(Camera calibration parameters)
====
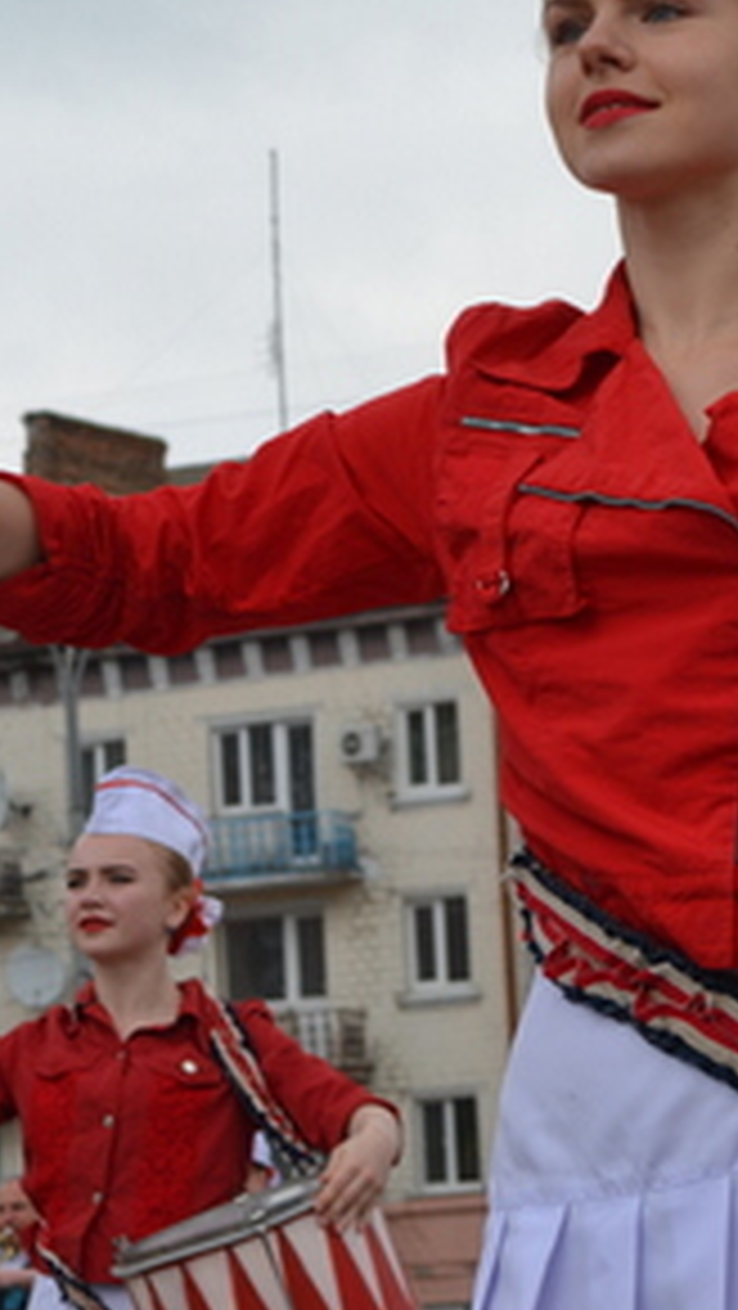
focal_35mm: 149
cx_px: 374
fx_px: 5176
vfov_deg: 14.4
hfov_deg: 8.2
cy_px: 437
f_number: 8
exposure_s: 1/250
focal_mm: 46
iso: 100
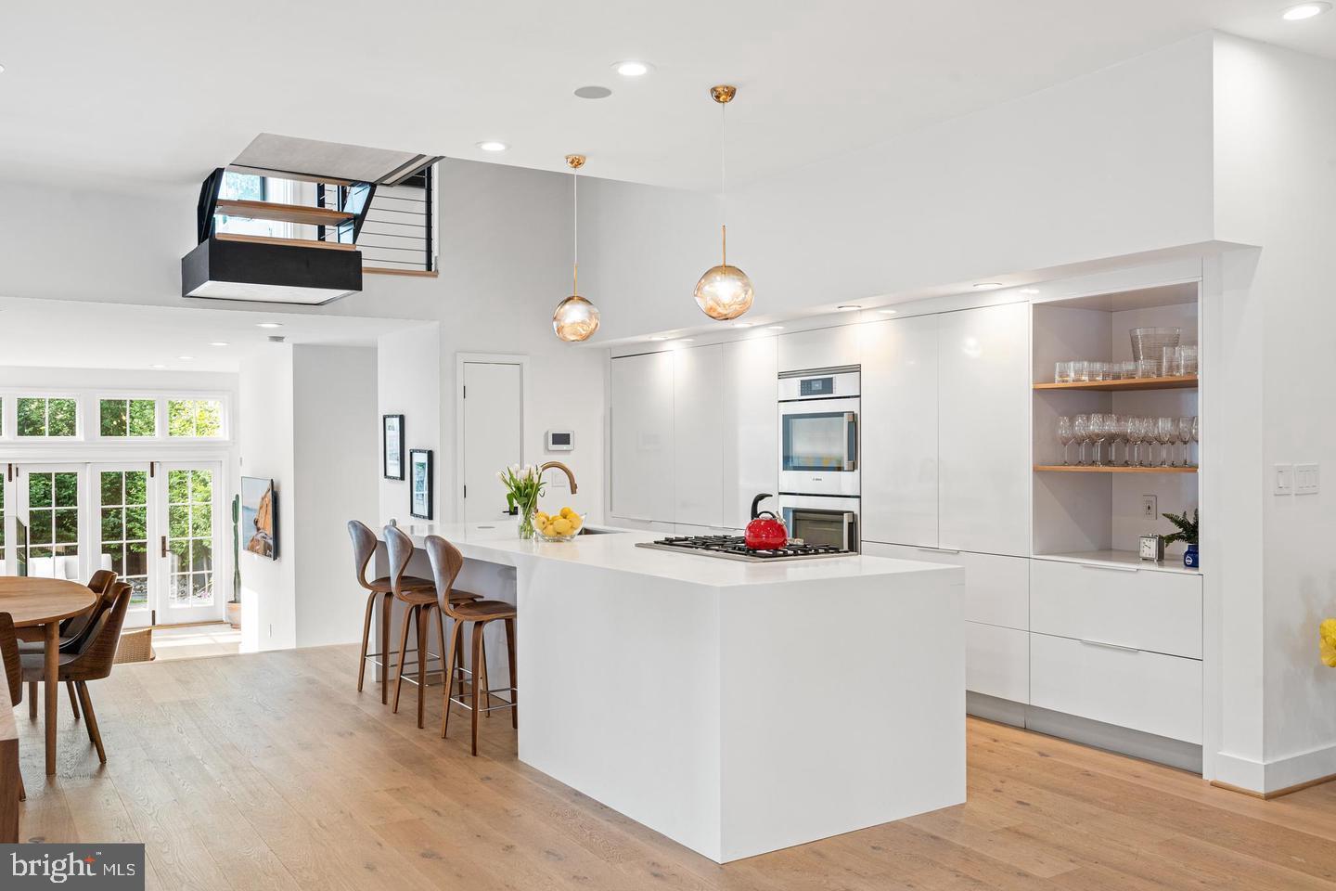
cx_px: 668
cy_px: 446
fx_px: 1095
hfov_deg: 62.8
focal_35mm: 30
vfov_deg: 44.3
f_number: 8
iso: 320
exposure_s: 1/3
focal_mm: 29.5
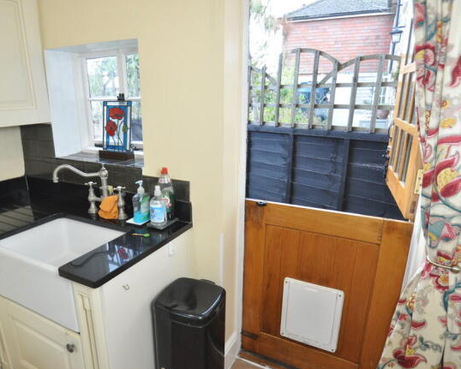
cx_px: 205
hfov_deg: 70.0
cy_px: 185
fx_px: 328
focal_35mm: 24
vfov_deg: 58.8
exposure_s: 1/60
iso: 400
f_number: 4
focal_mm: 14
====
▶ **Task objective**:
Please repeat every record exactly as it stands, leaving out any pictures.

▶ **Exercise result**:
focal_35mm: 149
cx_px: 374
fx_px: 5176
vfov_deg: 14.4
hfov_deg: 8.2
cy_px: 437
f_number: 8
exposure_s: 1/250
focal_mm: 46
iso: 100
cx_px: 668
cy_px: 446
fx_px: 1095
hfov_deg: 62.8
focal_35mm: 30
vfov_deg: 44.3
f_number: 8
iso: 320
exposure_s: 1/3
focal_mm: 29.5
cx_px: 205
hfov_deg: 70.0
cy_px: 185
fx_px: 328
focal_35mm: 24
vfov_deg: 58.8
exposure_s: 1/60
iso: 400
f_number: 4
focal_mm: 14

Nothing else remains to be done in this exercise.